▶ **WHAT TO DO**:
Nothing but the line with "List each element's" and the lines after it should appear, each retyped exactly as in the listing.

- - - - -

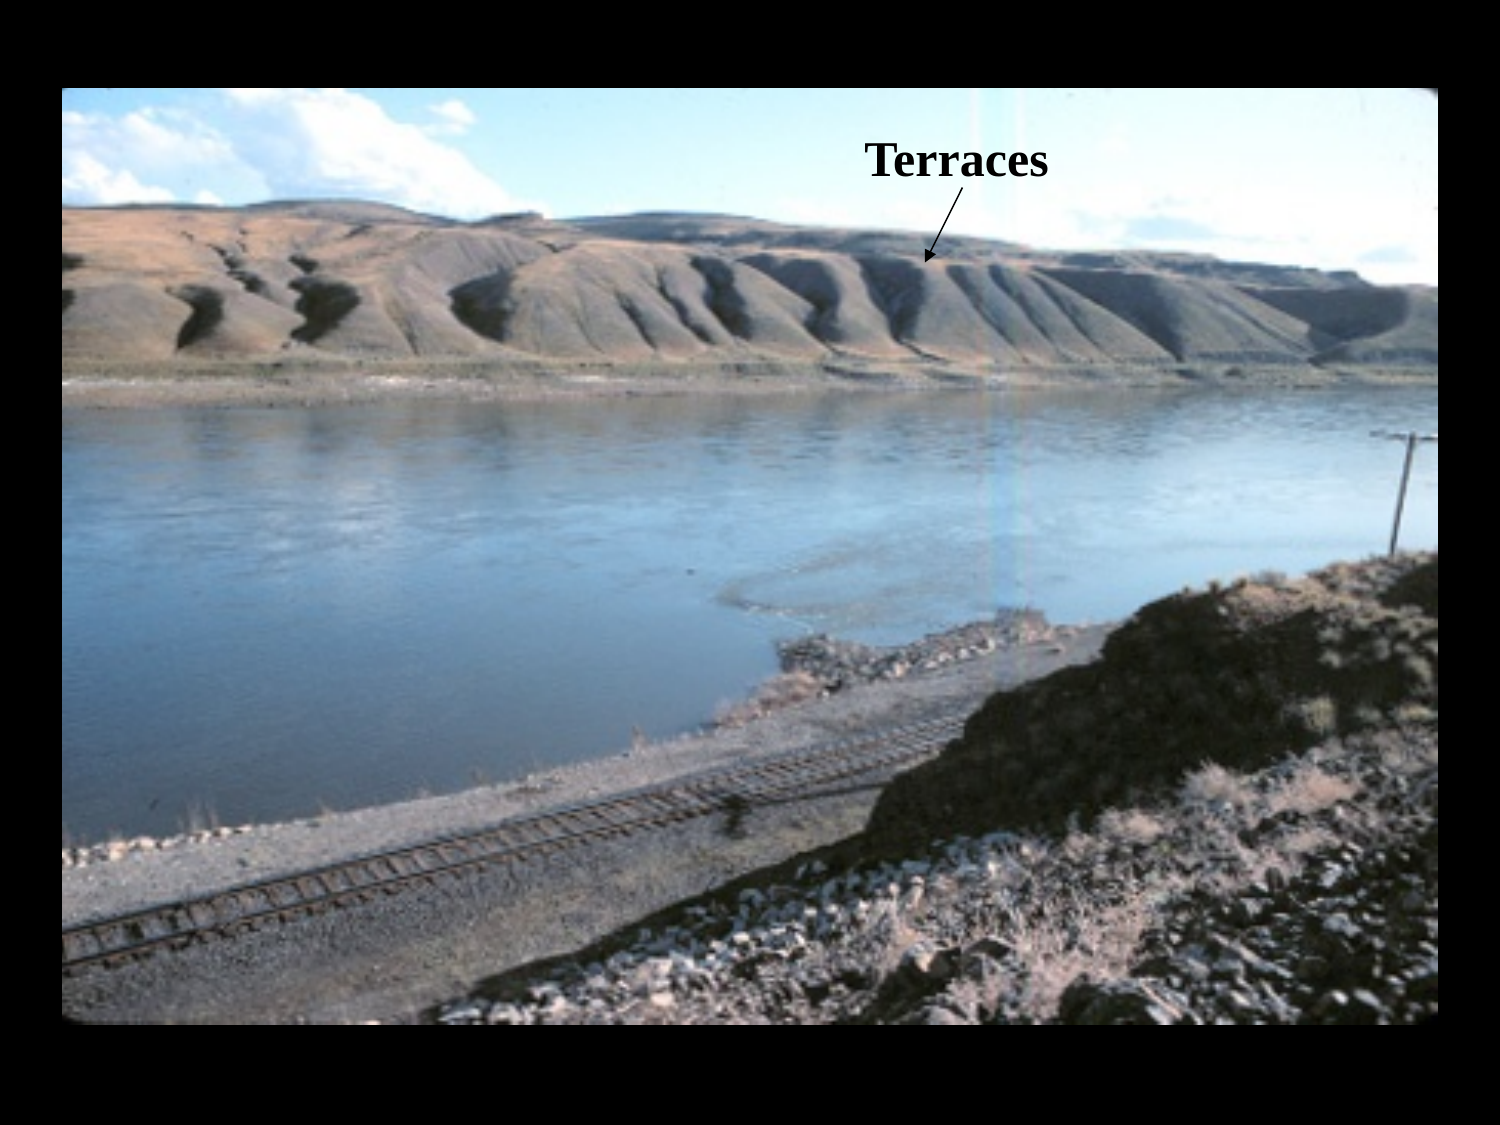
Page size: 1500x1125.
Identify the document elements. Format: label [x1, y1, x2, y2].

picture [62, 88, 1438, 1026]
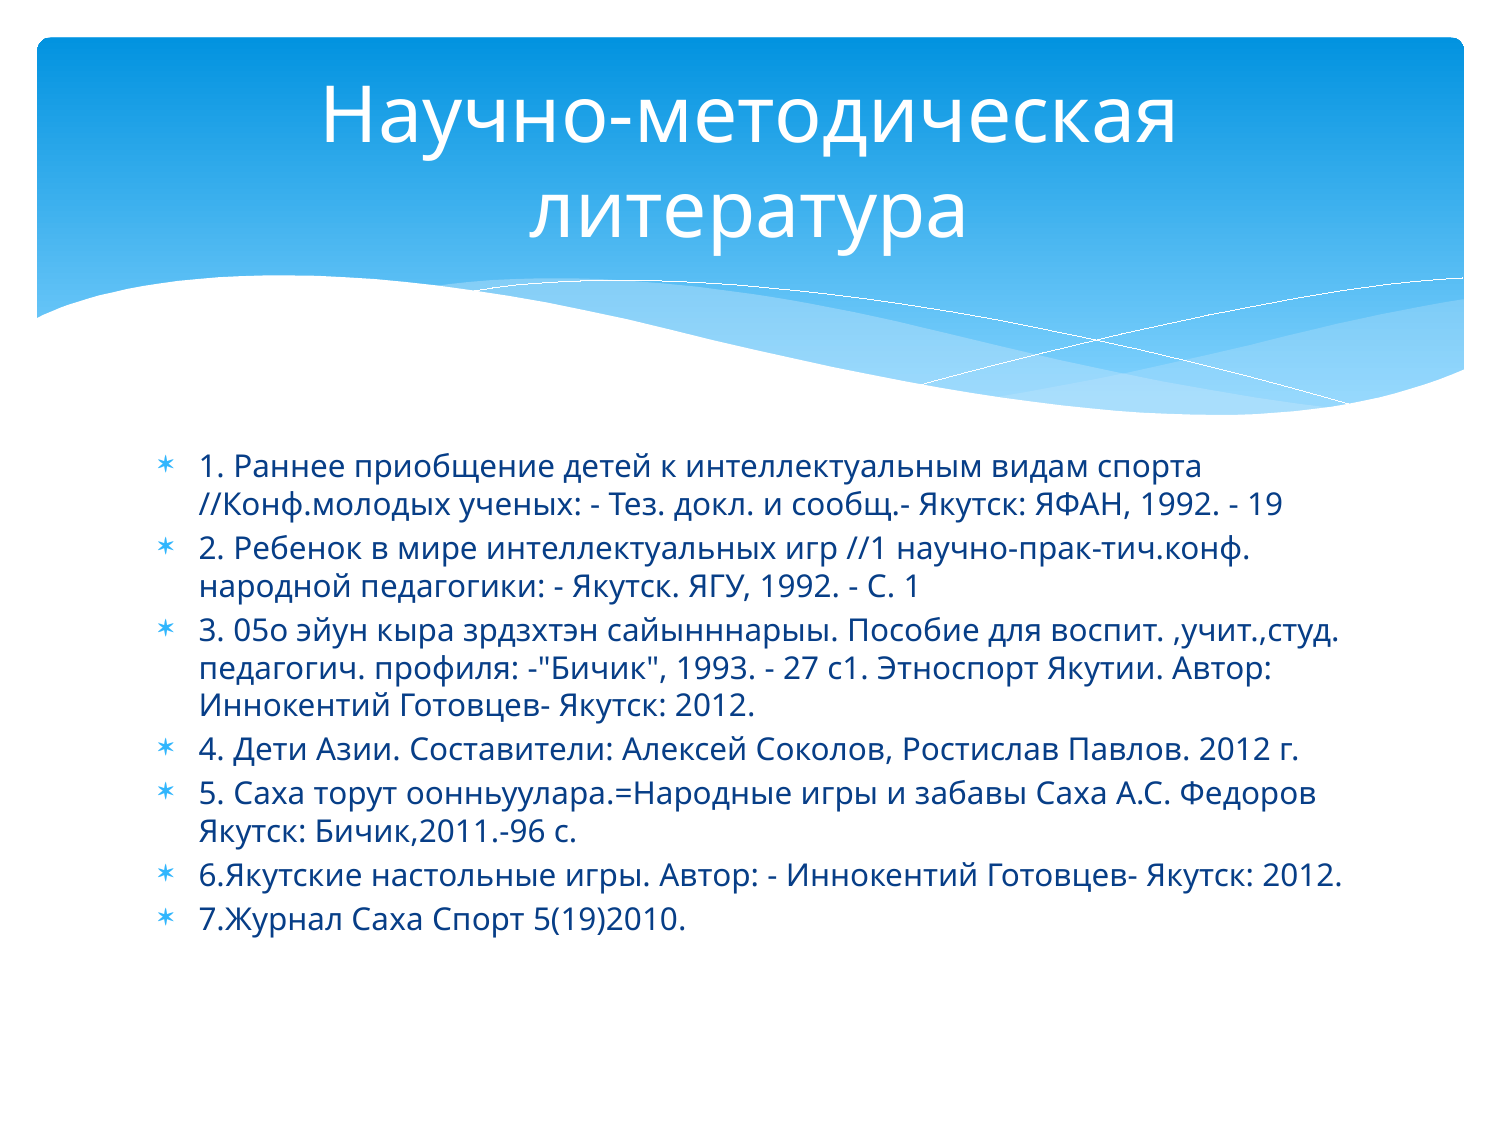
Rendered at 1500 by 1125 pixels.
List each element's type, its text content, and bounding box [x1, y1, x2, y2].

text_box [902, 0, 1500, 379]
list 1. Раннее приобщение детей к интеллектуальным видам спорта //Конф.молодых ученых: - Тез. докл. и сообщ.- Якутск: ЯФАН, 1992. - 19 2. Ребенок в мире интеллектуальных игр //1 научно-прак-тич.конф. народной педагогики: - Якутск. ЯГУ, 1992. - С. 1 3. 05о эйун кыра зрдзхтэн сайынннарыы. Пособие для воспит. ,учит.,студ. педагогич. профиля: -"Бичик", 1993. - 27 с1. Этноспорт Якутии. Автор: Иннокентий Готовцев- Якутск: 2012. 4. Дети Азии. Составители: Алексей Соколов, Ростислав Павлов. 2012 г. 5. Саха торут оонньуулара.=Народные игры и забавы Саха А.С. Федоров Якутск: Бичик,2011.-96 с. 6.Якутские настольные игры. Автор: - Иннокентий Готовцев- Якутск: 2012. 7.Журнал Саха Спорт 5(19)2010. [143, 438, 1359, 1005]
title Научно-методическая литература [75, 55, 896, 261]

- - - - -

▶ **OUTPUT FOR THIS EXERCISE**:
List each element's type, its text content, and bounding box [x1, y1, x2, y2].

text_box [902, 0, 1500, 379]
list 1. Раннее приобщение детей к интеллектуальным видам спорта //Конф.молодых ученых: - Тез. докл. и сообщ.- Якутск: ЯФАН, 1992. - 19 2. Ребенок в мире интеллектуальных игр //1 научно-прак-тич.конф. народной педагогики: - Якутск. ЯГУ, 1992. - С. 1 3. 05о эйун кыра зрдзхтэн сайынннарыы. Пособие для воспит. ,учит.,студ. педагогич. профиля: -"Бичик", 1993. - 27 с1. Этноспорт Якутии. Автор: Иннокентий Готовцев- Якутск: 2012. 4. Дети Азии. Составители: Алексей Соколов, Ростислав Павлов. 2012 г. 5. Саха торут оонньуулара.=Народные игры и забавы Саха А.С. Федоров Якутск: Бичик,2011.-96 с. 6.Якутские настольные игры. Автор: - Иннокентий Готовцев- Якутск: 2012. 7.Журнал Саха Спорт 5(19)2010. [143, 438, 1359, 1005]
title Научно-методическая литература [75, 55, 896, 261]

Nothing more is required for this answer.